Stereochemical Effects on Diffusion in Polypropylenes: Simulation and Experiment

In support of our dynamic Monte-Carlo (MC) simulations we performed pulsed-gradient NMR diffusion (D) measurements at 180$^{o}$C on moderately disperse polypropylene (PP) melts to study the effects of stereochemical composition. The coarse-grained simulations were based on the rotational isomeric state model and Lennard-Jones potentials. For the proton NMR diffusion measurements we obtained three PP specimens, with probabilities of a meso dyad P$_{m}$ = 0.02 (syndiotactic), 0.23 (atactic), and 0.89 (nearly isotactic).
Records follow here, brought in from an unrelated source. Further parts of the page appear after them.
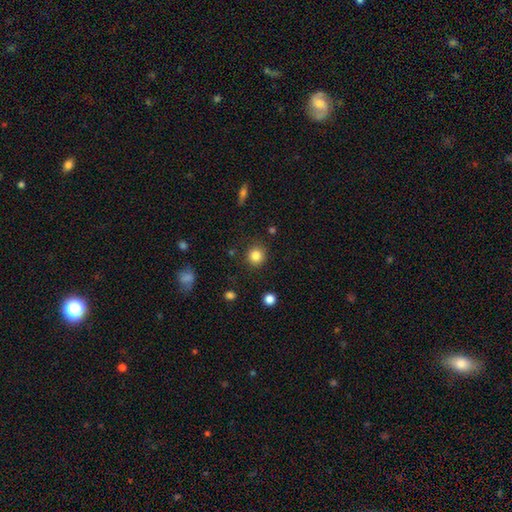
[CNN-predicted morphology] Smooth or featured? smooth (84%)
How rounded? round (91%)
Merging? none (87%)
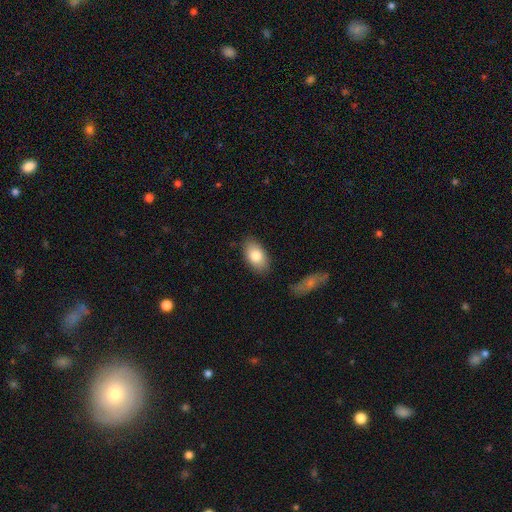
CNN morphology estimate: This is clearly a smooth galaxy (80%). How rounded: clearly in between (92%). Merging: clearly none (84%).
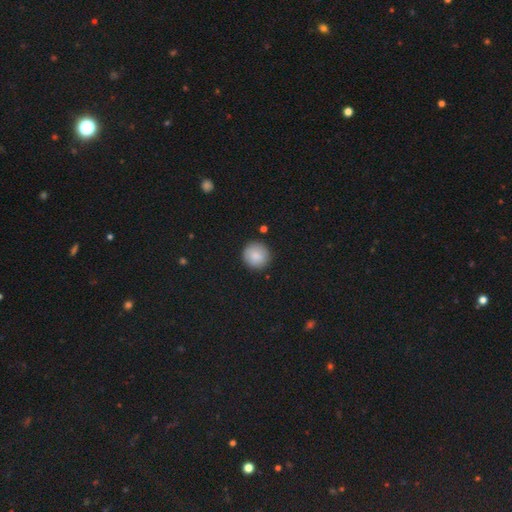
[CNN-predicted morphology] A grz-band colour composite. It shows a smooth galaxy with no disk features (86%) that is round (95%). Merging: none (90%).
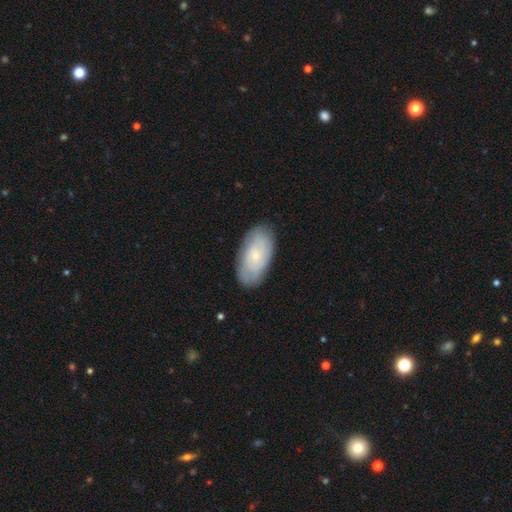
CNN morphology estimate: type=smooth (52%); roundness=in between (94%); merging=none (82%).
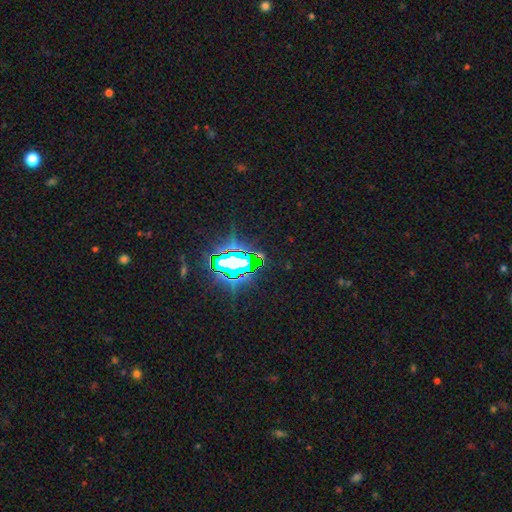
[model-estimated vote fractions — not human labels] smooth_or_featured: star or artifact (p=0.79) [alt: smooth p=0.11]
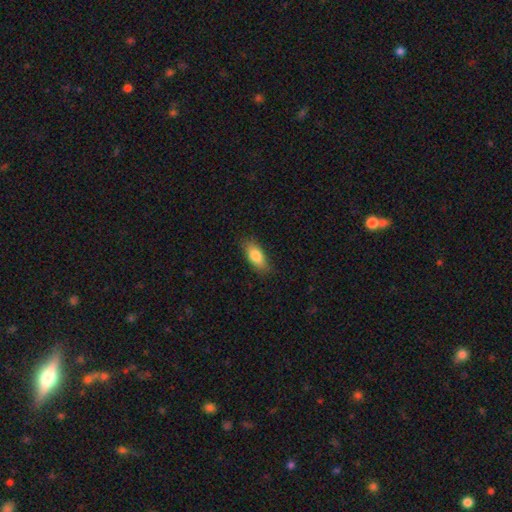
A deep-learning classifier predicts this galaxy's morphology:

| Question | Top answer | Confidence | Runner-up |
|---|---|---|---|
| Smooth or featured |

After accounting for differences in polydispersity, results were normalized to a common molecular weight M, using a scaling law taken from our earlier work with n-alkanes. Conversion between MC steps and real time was derived from experiment; no dependence on P$_{m}$ was expected. Both experiment and simulation found D at high P$_{m}$ several times faster than at low P$_{m}$, but the simulation also showed a maximum in D near P$_{m}$ = 0.8. The latter effect is attributed to quenched randomness; no specimen was available for experimental verification. For reasons not well understood, the experimental D-distribution on the P$_{m}$ = 0.89 sample exceeded that expected from the known M-distribution.